Woman's National Democratic Club

Judge Ketanji Brown Jackson – A Supreme Court Nominee for Today’s America

There is no doubt that Judge Ketanji Brown Jackson brings stellar credentials to her nomination to become the newest justice on the United States Supreme Court. She earned her undergraduate degree and law school degree from Harvard. She has worked in a major law firm, a federal public defender, she clerked for three judges, including retiring Supreme Court Associate Justice Stephen Breyer. Judge Jackson served on the U.S. Sentencing Commission. Prior to her current position as a judge on the U.S. Court of Appeals for the District of Columbia Circuit, she was a district court judge on the U.S. District Court for the District of Columbia.  Just as important as all these impressive professional achievements, Judge Jackson is a wife and a mother.

The Woman’s National Democratic Club applauds President Biden for this historic nomination. If confirmed, Judge Jackson’s presence on the court will bring the Court’s composition closer to reflecting the characteristics of the America that it serves. We are told that this nation is the land of opportunity; anyone reach the highest heights – if you work hard enough and play by the rules. Judge Jackson has done more than that.  No sitting Supreme Court justice can match the breadth of her legal experience.
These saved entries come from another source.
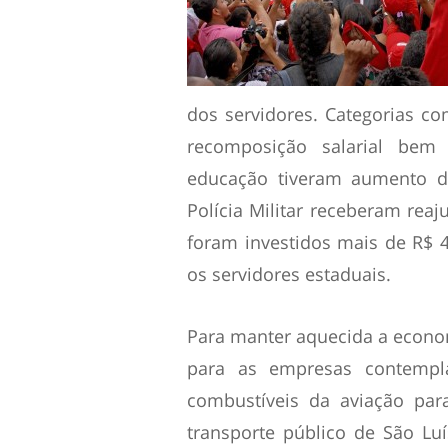
dos servidores. Categorias com
recomposição salarial bem 
educação tiveram aumento d
Polícia Militar receberam rea
foram investidos mais de R$ 
os servidores estaduais.
Para manter aquecida a econom
para as empresas contempl
combustíveis da aviação par
transporte público de São Lu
We look forward to the Senate confirmation hearings which are scheduled to begin on March 21, 2022. At this point, it appears that she has the support of the entire Democratic caucus. Several Republicans have signaled that they will not support her nomination. However, it is worth noting that since they cannot attack her nomination on substantive grounds, they are going for the superficial. After meeting with Judge Jackson, Senator Cornyn described her as “charming.” What male nominee for any Senate confirmed office has ever been described in such terms? While Cornyn acknowledged that she was well qualified, he stated that he did not vote in favor of her appoint to the federal circuit court of appeals because he determined that she was not forthcoming about her judicial philosophy. He is concerned that Supreme Court justices should not play a political role.
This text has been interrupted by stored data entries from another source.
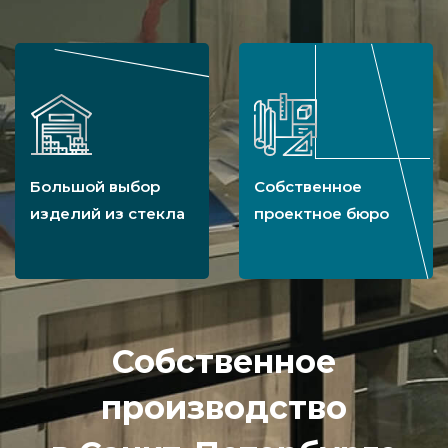
Большой выбор
Собственное
изделий из стекла
проектное бюро
Собственное
производство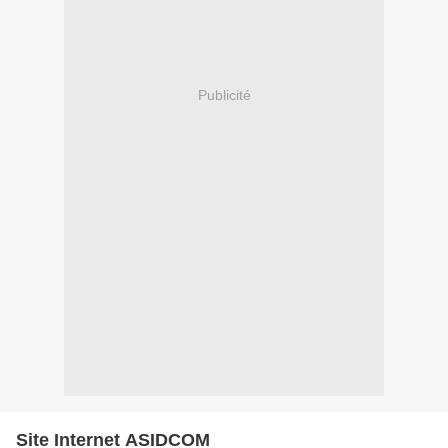
Publicité
Site Internet ASIDCOM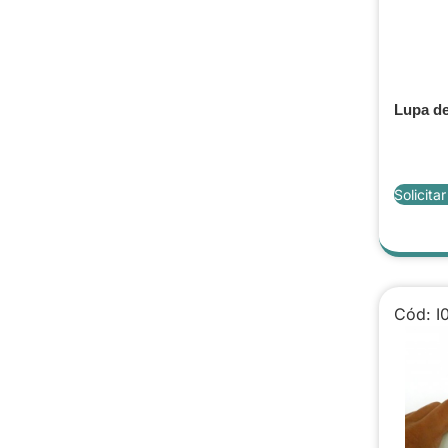
Lupa de
Solicita
Cód: I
Cornyn must have forgotten her clear expression of her “judicial philosophy” in response to a question to her from him during her 2021 confirmation hearing for the judgeship she currently holds-

Cornyn: “since our Democratic colleagues seem to be placing so much emphasis on race,” he wanted to know something else. “What role does race play, Judge Jackson, in the kind of judge you have been and the kind of judge you will be?”

Without skipping a beat, Jackson said, “I don’t think that race plays a role in the kind of judge that I have been and that I would be in the way you asked that question.” I’m looking at the arguments, the facts and the law, I’m methodically and intentionally setting aside personal views, any other inappropriate considerations and I would think that race would be the kind of thing that would be inappropriate to inject in my evaluation of a case,” she continued.

“I would say that my different professional background than many of the court of appeals judges, including my district court background,” she said, “would bring value.”

“I’ve experienced life in perhaps a different way than some of my colleagues because of who I am and that might be valuable — I hope it would be valuable if I was confirmed to the circuit court, ” she added

Other Republicans are planning to demand that she share her views on issues such as “court packing.” There is even talk that if she is confirmed, she should recuse herself from cases involving affirmative action. These concerns are very interesting given the fact that Justice Amy Coney Barrett garnered enthusiastic Republican support precisely because she was a known opponent of abortion rights.  

Judge Jackson would not change the balance of the conservative/liberal composition of the court. Interesting, the “liberal wing” of the Supreme Court will be comprised of women; women who bring their unique brand of diversity to the court. Justice Kagan is Jewish, Justice Sotomayor is Latina, and if confirmed, Judge Jackson would be first African American woman to serve on the nation’s highest court.  Women will shoulder the responsibility for ensuring the interests of humankind are reflected in the decisions issued by the U.S. Supreme Court.